Maatschappelijk kan men ook spreken van een spiraalvormige ontwikkeling. De sociale economie van het kapitalisme wordt door Marx in Het kapitaal in haar essenties ontleed, en de tegenstrijdigheden ervan worden scherpzinnig en gedetailleerd blootgelegd. De tegenspraken ervan leiden tot nieuwe vormen van klassenstrijd met noodzakelijke nieuwe uitkomsten, uiteindelijk – een revolutionaire omslag van kwantiteit in kwaliteit – tot een nieuwe maatschappijvorm, de socialistische, met een nieuwe vorm van (machts)hegemonie. Maar het spiraalvormig proces binnen het kapitalisme kan lang duren en daarin ontwikkelt zich niet alleen het socialistische denken, vooralsnog evenzeer (en soms nog sneller) het kapitalistische.

Wil de omslag succesvol zijn, dan zal in het spanningsveld van de klassenstrijd niet alleen het kapitalisme vérontwikkeld moeten zijn, maar dat zal eveneens moeten gelden voor de socialistische beweging. Het kapitalisme moet sterk ontwikkeld zijn, zowel in zijn tegenstrijdigheden en problemen als in zijn productieve oplossingen en subtiele (machts)mechanismen.
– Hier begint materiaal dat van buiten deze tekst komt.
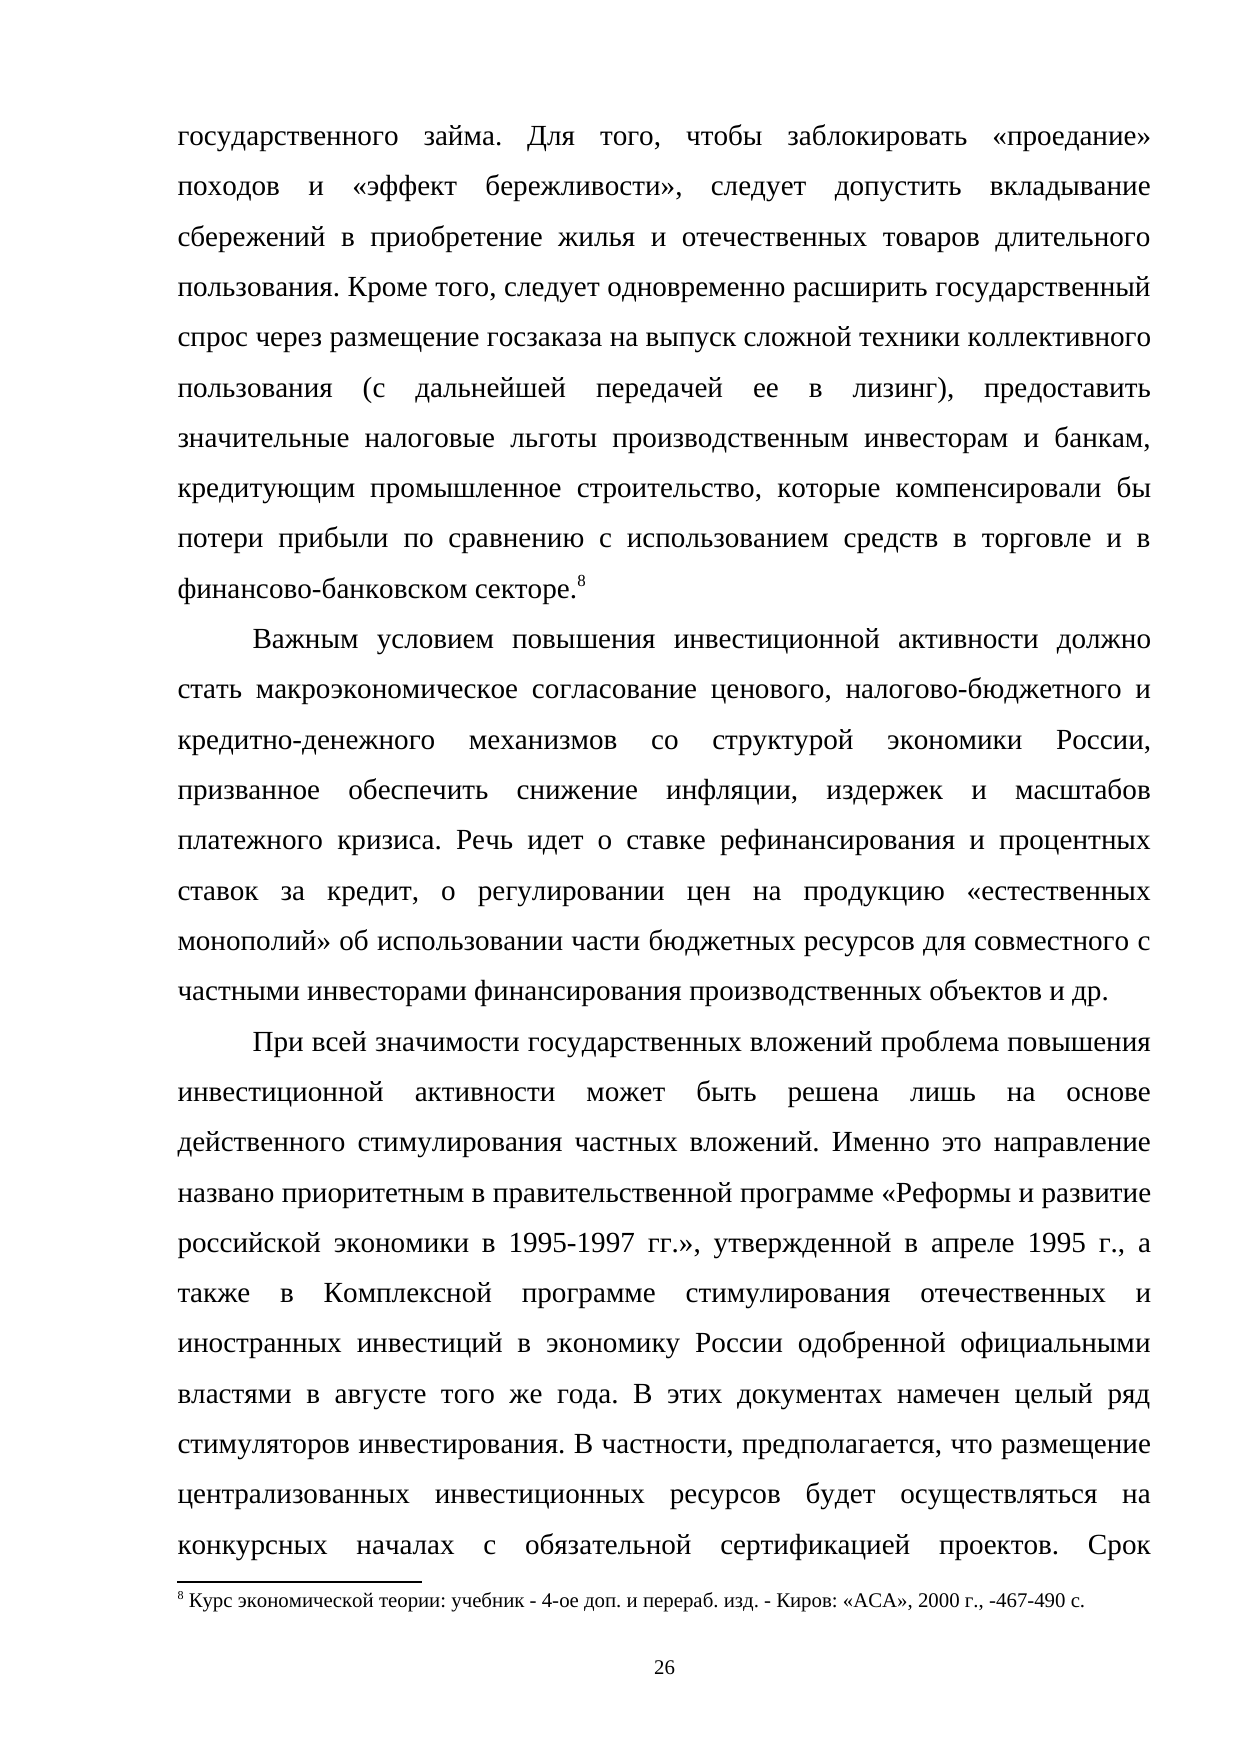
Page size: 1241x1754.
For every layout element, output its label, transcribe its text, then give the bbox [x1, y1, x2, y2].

text Важным условием повышения инвестиционной активности должно стать макроэкономическое согласование ценового, налогово-бюджетного и кредитно-денежного механизмов со структурой экономики России, призванное обеспечить снижение инфляции, издержек и масштабов платежного кризиса. Речь идет о ставке рефинансирования и процентных ставок за кредит, о регулировании цен на продукцию «естественных монополий» об использовании части бюджетных ресурсов для совместного с частными инвесторами финансирования производственных объектов и др. [177, 621, 1152, 1007]
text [177, 1024, 1152, 1560]
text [177, 118, 1152, 604]
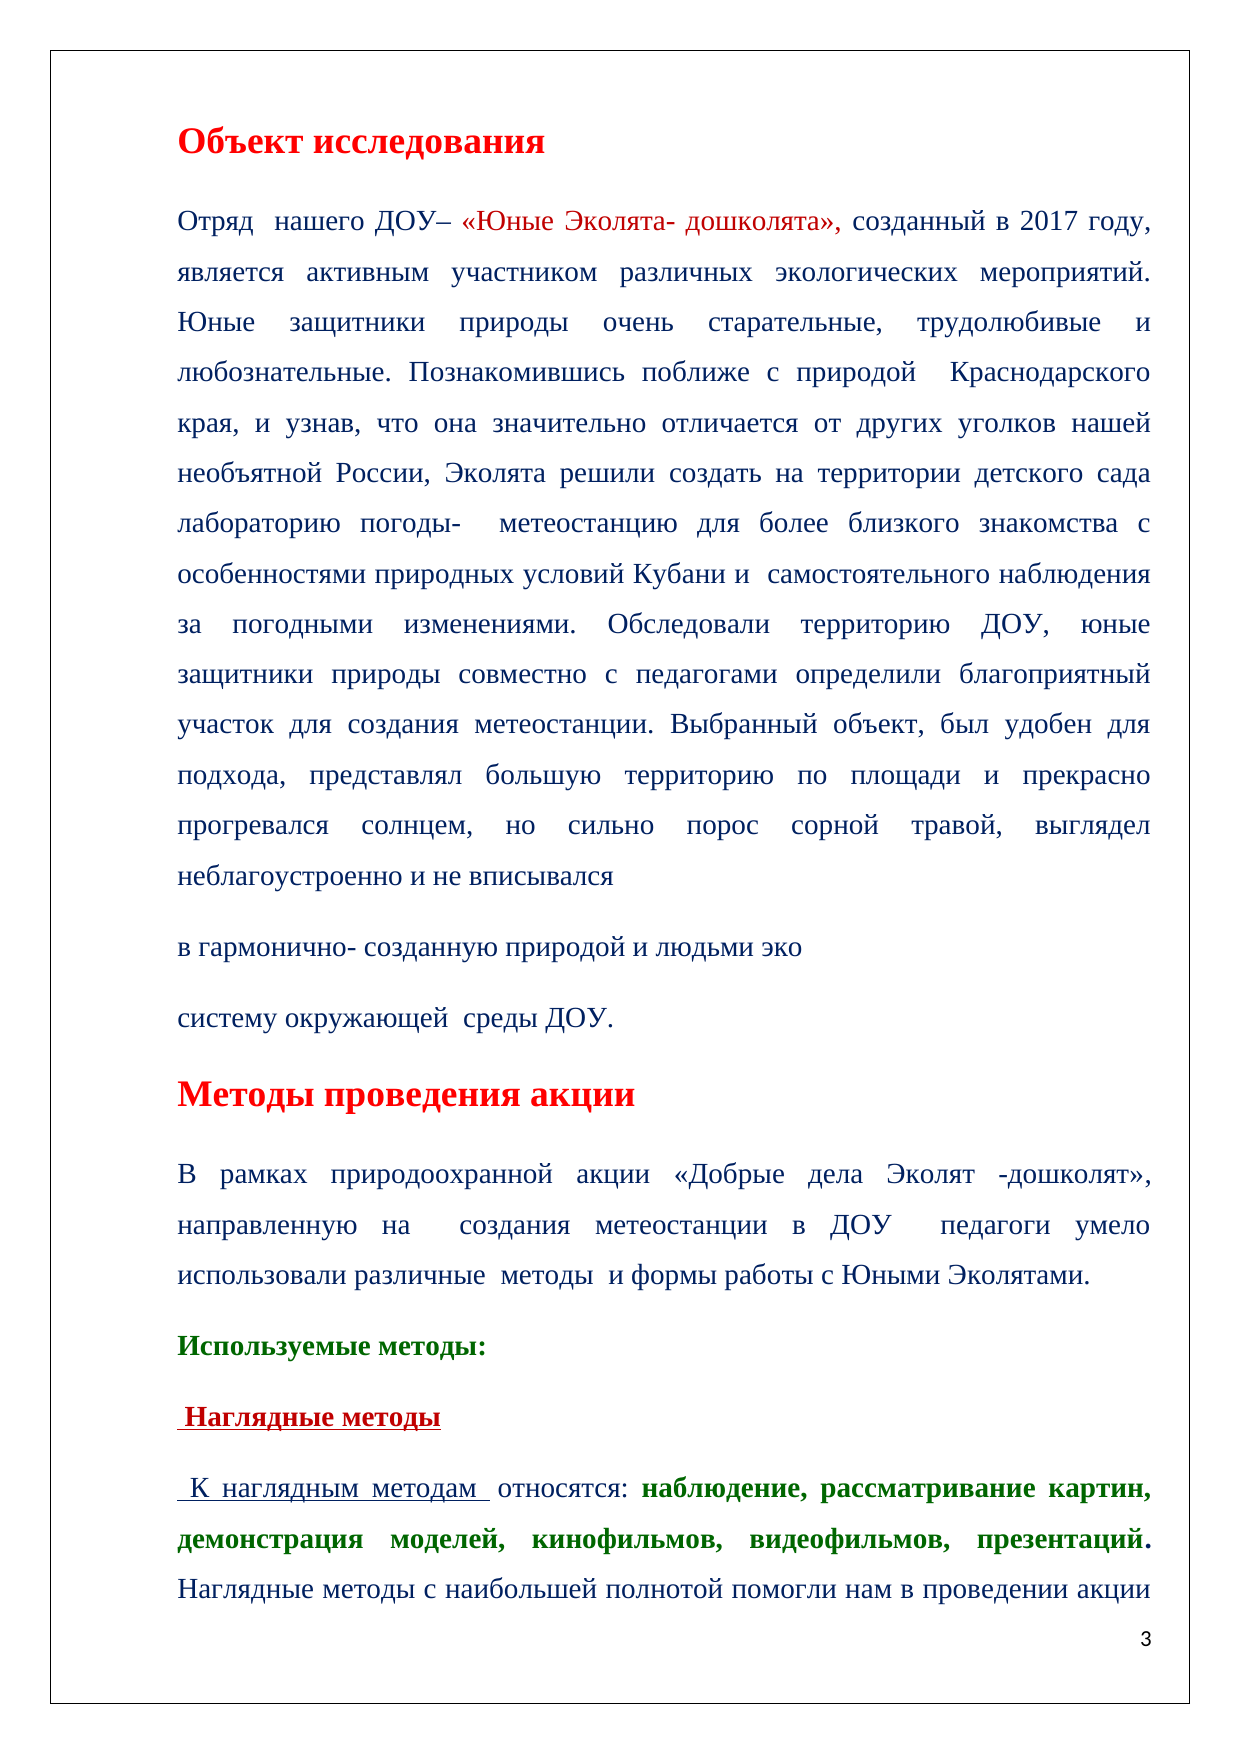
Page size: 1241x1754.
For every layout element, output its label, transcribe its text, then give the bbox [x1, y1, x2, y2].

text Методы проведения акции [177, 1071, 1152, 1114]
text в гармонично- созданную природой и людьми эко [177, 929, 1152, 962]
text Объект исследования [177, 118, 1152, 161]
text Наглядные методы [177, 1399, 1152, 1433]
text Используемые методы: [177, 1328, 1152, 1362]
text систему окружающей среды ДОУ. [177, 1000, 1152, 1033]
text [177, 1471, 1152, 1605]
text Отряд нашего ДОУ– «Юные Эколята- дошколята», созданный в 2017 году, является активным участником различных экологических мероприятий. Юные защитники природы очень старательные, трудолюбивые и любознательные. Познакомившись поближе с природой Краснодарского края, и узнав, что она значительно отличается от других уголков нашей необъятной России, Эколята решили создать на территории детского сада лабораторию погоды- метеостанцию для более близкого знакомства с особенностями природных условий Кубани и самостоятельного наблюдения за погодными изменениями. Обследовали территорию ДОУ, юные защитники природы совместно с педагогами определили благоприятный участок для создания метеостанции. Выбранный объект, был удобен для подхода, представлял большую территорию по площади и прекрасно прогревался солнцем, но сильно порос сорной травой, выглядел неблагоустроенно и не вписывался [177, 203, 1152, 891]
text В рамках природоохранной акции «Добрые дела Эколят -дошколят», направленную на создания метеостанции в ДОУ педагоги умело использовали различные методы и формы работы с Юными Эколятами. [177, 1157, 1152, 1291]
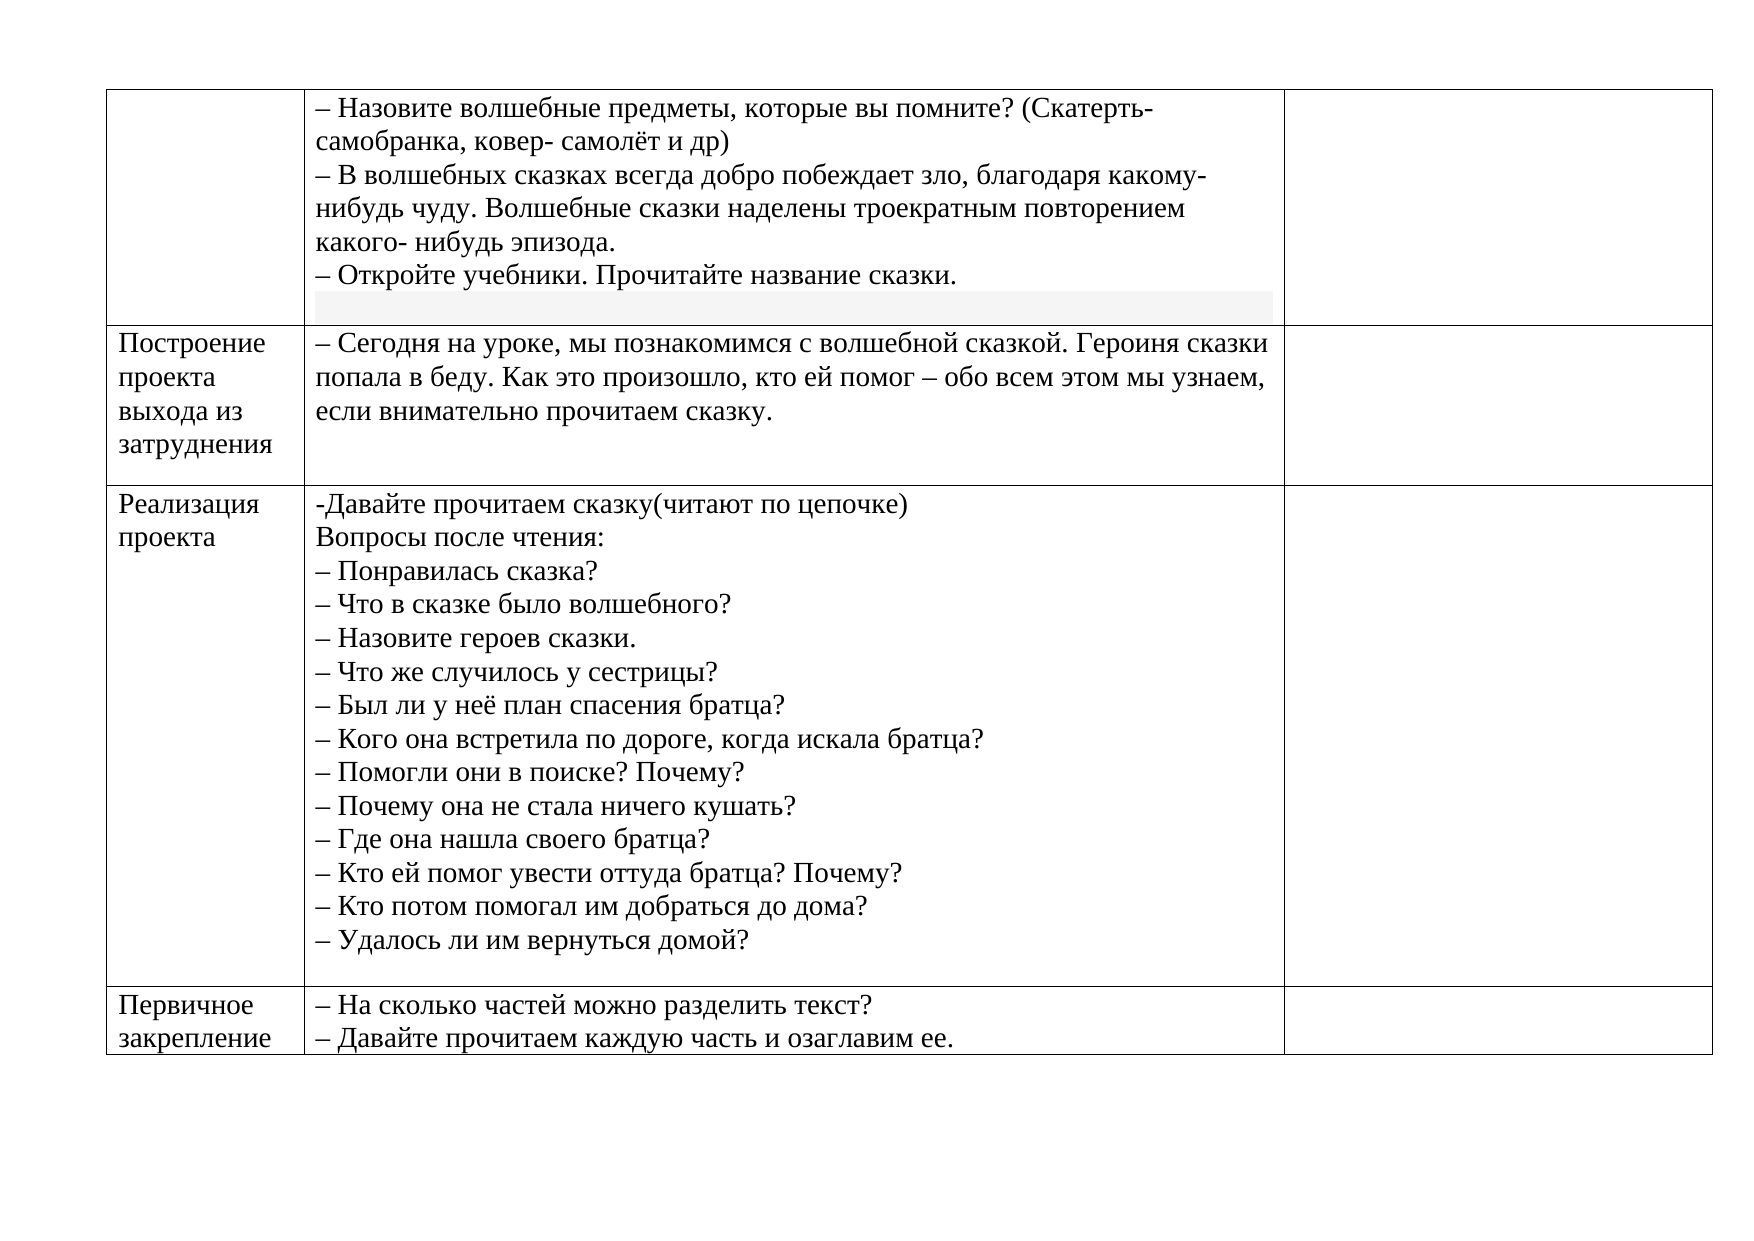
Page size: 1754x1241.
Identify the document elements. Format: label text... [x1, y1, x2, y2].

table_cell [1285, 326, 1712, 485]
table_cell – Сегодня на уроке, мы познакомимся с волшебной сказкой. Героиня сказки попала в беду. Как это произошло, кто ей помог – обо всем этом мы узнаем, если внимательно прочитаем сказку. [305, 326, 1284, 485]
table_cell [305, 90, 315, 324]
table_cell Построение проекта выхода из затруднения [107, 326, 304, 485]
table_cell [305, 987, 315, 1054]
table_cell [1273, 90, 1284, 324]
table_cell -Давайте прочитаем сказку(читают по цепочке) Вопросы после чтения: – Понравилась сказка? – Что в сказке было волшебного? – Назовите героев сказки. – Что же случилось у сестрицы? – Был ли у неё план спасения братца? – Кого она встретила по дороге, когда искала братца? – Помогли они в поиске? Почему? – Почему она не стала ничего кушать? – Где она нашла своего братца? – Кто ей помог увести оттуда братца? Почему? – Кто потом помогал им добраться до дома? – Удалось ли им вернуться домой? [908, 486, 1284, 986]
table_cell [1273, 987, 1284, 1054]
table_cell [107, 987, 304, 1054]
table_cell [1285, 987, 1712, 1054]
table_cell [1285, 90, 1712, 324]
table_cell Реализация проекта [107, 486, 304, 986]
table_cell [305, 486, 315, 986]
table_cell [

En evenzeer moet dan het socialisme op essentiële punten voldoende tegenwicht kunnen bieden, uiteindelijk zowel in kracht en massaliteit als in zijn meer verfijnde ontwikkeling, die tegenwicht moet bieden aan slimme kapitalistische machtsmanipulaties en beheersingstechnieken.

Zelfs al zou een maatschappelijk systeem aan haar eigen tegenstrijdigheden volledig ten gronde kunnen gaan, zonder krachtige en goed ontwikkelde direct tegenstrevende machtsformaties, dan nog moet op dat moment – althans in een goed te overzien tijdsbestek – de klaarblijkelijk opgelopen (relatieve) ‘achterstand’ in ontwikkeling door elke nieuwe machtsformatie worden ingehaald. Dit moet tot op een niveau dat aan de maatschappelijk en economisch meest dringende opgaven tegemoet komt en de algemeen voorhanden productie- en reproductiemogelijkheden van dat moment realistisch benadert. Waarschijnlijk kan slechts op die basis een verder ontwikkeld maatschappijtype ontstaan. Dit neemt niet weg dat dit overgangsstadium in de praktijk decennia lang kan duren, waardoor de spanning van de kortetermijnopgaven en de realiseerbare veranderingen groot zal zijn. Deze spanning moet opgelost worden door het tijdsbestek van de overgang op een acceptabele en duurzame manier toch overzichtelijk en aannemelijk te maken. Kortom, zo kan – weliswaar heel kort door de bocht en schematisch verklaard – een spiraalvormig proces worden gezien of voorzien, dat zich meer en meer afwikkelt en waarin de maatschappelijke levensvormen en bijbehorende bovenbouwverschijnselen zich ontwikkelen. Hierbinnen bestaan op allerlei manieren de eerder genoemde dialectische processen, zoals Engels die onderscheidt.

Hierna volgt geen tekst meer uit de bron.